Saved entries
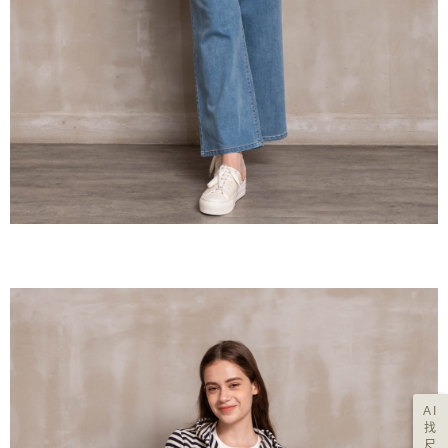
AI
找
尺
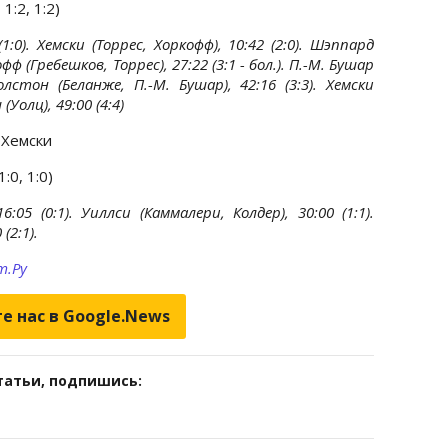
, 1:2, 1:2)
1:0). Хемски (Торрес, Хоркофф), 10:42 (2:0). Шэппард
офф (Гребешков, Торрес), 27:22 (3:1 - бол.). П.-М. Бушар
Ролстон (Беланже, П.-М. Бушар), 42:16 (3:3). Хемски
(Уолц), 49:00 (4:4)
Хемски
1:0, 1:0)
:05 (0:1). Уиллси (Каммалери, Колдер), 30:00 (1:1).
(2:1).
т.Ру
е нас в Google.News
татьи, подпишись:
==
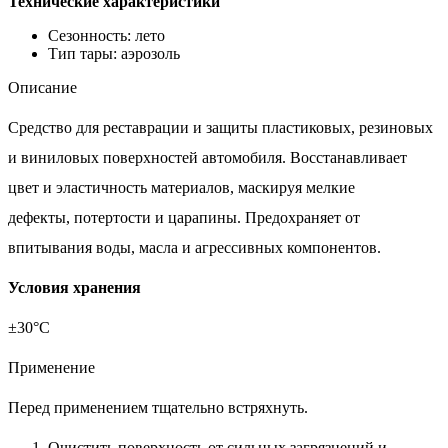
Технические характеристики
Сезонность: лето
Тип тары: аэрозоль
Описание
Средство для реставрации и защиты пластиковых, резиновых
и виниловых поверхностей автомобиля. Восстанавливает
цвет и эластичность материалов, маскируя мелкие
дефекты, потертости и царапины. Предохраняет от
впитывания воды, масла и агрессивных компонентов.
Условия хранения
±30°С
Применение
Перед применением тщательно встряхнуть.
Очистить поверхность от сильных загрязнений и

### What is being asked
Copy out, exactly, every line from the one containing "Технические характеристики" down to the one containing "впитывания воды, масла", including both of those lines.

### Result for this task
Технические характеристики
Сезонность: лето
Тип тары: аэрозоль
Описание
Средство для реставрации и защиты пластиковых, резиновых
и виниловых поверхностей автомобиля. Восстанавливает
цвет и эластичность материалов, маскируя мелкие
дефекты, потертости и царапины. Предохраняет от
впитывания воды, масла и агрессивных компонентов.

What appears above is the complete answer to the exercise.